:: TASK REQUIREMENTS ::
If a line in the data contains "SayHi", copy it out.

TASK DATA section start

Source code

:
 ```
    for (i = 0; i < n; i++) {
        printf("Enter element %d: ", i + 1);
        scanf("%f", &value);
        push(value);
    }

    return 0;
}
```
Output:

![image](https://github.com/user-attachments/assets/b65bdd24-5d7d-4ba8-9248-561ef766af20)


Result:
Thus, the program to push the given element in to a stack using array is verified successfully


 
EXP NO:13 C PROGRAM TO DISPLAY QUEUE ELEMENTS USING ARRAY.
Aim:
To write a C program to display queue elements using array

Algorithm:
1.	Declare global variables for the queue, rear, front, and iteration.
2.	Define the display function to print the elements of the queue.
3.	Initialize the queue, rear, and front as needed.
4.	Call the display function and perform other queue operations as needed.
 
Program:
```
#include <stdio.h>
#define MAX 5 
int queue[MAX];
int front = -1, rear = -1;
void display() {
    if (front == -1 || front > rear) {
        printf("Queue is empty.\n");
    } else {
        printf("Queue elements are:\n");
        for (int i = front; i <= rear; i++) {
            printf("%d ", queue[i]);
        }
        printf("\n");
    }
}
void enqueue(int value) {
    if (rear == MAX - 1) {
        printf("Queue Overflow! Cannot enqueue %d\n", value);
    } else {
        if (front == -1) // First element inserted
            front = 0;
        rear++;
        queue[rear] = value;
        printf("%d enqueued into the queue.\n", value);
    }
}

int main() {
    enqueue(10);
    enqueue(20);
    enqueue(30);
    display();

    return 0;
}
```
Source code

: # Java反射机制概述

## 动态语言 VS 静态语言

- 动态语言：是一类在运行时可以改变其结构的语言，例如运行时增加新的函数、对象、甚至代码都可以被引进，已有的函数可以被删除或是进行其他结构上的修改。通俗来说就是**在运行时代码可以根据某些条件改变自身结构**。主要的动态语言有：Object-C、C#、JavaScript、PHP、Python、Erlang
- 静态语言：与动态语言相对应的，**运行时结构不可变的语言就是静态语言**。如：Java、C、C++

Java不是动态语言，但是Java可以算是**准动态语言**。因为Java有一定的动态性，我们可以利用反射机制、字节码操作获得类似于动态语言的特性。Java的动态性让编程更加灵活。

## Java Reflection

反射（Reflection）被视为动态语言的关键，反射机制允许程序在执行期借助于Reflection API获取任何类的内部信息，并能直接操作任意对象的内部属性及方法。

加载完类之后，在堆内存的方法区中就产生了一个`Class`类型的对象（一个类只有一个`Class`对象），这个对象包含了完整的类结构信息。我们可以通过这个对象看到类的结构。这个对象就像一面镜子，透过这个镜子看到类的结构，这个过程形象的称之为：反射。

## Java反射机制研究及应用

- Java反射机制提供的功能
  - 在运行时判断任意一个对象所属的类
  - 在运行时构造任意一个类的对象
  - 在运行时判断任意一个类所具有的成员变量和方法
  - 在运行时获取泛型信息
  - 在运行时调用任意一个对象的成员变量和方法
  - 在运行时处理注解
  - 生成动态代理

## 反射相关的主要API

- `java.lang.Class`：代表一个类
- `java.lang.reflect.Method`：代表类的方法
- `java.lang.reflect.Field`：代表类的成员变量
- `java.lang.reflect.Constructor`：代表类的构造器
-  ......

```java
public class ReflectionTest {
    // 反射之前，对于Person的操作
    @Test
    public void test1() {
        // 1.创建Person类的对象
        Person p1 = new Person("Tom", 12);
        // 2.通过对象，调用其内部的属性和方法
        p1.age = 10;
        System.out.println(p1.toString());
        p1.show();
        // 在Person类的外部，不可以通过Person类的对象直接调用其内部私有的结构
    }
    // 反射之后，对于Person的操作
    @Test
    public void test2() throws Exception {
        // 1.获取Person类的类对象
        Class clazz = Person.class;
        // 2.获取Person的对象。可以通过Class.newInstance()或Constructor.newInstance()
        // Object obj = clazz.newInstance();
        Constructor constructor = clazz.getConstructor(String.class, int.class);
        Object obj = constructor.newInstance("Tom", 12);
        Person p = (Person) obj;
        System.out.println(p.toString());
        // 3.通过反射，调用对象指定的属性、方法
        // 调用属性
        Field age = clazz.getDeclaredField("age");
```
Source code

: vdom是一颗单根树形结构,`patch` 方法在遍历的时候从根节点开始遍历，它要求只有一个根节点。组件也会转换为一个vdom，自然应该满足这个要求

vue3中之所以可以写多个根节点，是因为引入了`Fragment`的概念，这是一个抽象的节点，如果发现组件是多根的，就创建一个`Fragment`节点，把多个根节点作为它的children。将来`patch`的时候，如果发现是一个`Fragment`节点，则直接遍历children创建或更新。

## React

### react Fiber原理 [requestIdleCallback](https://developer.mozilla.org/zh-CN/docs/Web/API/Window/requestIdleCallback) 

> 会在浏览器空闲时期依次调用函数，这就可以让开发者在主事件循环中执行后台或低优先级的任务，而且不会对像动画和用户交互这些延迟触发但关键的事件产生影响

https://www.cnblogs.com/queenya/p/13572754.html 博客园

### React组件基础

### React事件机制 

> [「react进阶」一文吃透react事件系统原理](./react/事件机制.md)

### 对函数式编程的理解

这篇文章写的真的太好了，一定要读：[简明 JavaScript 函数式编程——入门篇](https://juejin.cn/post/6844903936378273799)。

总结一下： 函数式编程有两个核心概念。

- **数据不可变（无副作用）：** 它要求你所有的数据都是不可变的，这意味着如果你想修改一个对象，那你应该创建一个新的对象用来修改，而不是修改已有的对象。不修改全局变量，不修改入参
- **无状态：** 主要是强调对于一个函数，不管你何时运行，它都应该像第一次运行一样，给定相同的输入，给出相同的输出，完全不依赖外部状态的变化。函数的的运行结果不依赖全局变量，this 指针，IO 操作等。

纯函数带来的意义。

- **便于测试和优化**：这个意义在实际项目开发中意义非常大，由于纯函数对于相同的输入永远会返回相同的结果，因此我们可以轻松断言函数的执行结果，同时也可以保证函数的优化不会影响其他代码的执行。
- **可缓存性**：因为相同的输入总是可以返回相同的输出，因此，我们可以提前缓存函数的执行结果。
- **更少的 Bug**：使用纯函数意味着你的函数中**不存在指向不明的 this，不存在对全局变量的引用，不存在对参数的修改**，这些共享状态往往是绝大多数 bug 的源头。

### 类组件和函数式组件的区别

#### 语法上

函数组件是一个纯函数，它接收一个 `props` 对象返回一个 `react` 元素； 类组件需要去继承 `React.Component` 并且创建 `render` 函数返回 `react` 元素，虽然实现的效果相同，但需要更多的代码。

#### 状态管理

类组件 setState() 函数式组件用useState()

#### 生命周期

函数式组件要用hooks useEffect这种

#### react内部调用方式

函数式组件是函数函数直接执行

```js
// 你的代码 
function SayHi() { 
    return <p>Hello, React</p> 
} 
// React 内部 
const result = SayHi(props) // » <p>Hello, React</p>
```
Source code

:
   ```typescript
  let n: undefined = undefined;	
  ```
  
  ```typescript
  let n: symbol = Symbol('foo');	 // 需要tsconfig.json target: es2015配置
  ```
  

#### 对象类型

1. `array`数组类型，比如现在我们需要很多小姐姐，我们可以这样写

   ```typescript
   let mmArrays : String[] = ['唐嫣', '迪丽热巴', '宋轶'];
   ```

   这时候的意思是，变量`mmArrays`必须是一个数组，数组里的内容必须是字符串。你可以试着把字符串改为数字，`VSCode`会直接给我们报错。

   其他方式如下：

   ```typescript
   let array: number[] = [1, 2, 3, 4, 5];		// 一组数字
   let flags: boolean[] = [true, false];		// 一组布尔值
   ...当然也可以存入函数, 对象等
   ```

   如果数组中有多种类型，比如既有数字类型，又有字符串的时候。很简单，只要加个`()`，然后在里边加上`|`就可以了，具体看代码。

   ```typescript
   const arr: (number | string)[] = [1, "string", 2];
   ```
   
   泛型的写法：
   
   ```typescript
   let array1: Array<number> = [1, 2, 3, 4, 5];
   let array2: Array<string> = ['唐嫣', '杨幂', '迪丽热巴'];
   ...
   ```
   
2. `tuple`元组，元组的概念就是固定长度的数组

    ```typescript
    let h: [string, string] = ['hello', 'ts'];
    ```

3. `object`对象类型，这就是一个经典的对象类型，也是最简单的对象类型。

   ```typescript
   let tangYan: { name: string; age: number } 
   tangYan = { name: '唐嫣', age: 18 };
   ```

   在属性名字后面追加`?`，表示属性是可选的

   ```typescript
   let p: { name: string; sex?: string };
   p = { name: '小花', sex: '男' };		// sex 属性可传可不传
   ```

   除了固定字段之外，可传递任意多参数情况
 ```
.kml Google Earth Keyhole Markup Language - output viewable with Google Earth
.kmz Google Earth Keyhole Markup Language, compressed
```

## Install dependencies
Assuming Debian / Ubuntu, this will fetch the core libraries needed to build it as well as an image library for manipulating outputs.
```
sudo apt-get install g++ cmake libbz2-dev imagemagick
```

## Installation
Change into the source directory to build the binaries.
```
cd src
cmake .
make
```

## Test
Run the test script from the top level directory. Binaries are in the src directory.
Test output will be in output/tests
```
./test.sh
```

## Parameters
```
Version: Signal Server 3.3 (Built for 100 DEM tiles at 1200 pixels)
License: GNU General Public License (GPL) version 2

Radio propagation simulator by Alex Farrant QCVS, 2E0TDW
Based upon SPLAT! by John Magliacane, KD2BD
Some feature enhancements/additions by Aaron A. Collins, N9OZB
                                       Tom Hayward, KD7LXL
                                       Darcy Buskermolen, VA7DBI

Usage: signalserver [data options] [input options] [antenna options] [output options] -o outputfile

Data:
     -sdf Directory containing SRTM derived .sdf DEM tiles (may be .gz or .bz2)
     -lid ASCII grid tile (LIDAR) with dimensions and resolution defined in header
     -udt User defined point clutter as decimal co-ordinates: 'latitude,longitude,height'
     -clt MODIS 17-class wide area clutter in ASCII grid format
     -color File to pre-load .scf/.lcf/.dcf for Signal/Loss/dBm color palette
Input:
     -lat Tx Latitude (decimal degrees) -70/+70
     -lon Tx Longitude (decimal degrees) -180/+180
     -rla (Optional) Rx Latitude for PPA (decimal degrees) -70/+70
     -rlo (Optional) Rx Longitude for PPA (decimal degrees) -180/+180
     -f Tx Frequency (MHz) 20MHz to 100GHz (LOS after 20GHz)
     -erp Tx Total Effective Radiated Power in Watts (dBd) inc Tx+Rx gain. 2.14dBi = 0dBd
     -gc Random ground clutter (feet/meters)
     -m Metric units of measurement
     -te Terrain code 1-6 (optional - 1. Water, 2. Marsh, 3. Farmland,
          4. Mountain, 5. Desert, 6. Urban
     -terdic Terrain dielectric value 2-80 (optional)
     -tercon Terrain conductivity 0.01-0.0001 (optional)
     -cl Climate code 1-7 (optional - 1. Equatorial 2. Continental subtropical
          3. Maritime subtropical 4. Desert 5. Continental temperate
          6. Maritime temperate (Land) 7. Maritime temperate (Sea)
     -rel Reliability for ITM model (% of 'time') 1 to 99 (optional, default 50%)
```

TASK DATA section end

:: EXPECTED ANSWER ::
function SayHi() { 
const result = SayHi(props) // » <p>Hello, React</p>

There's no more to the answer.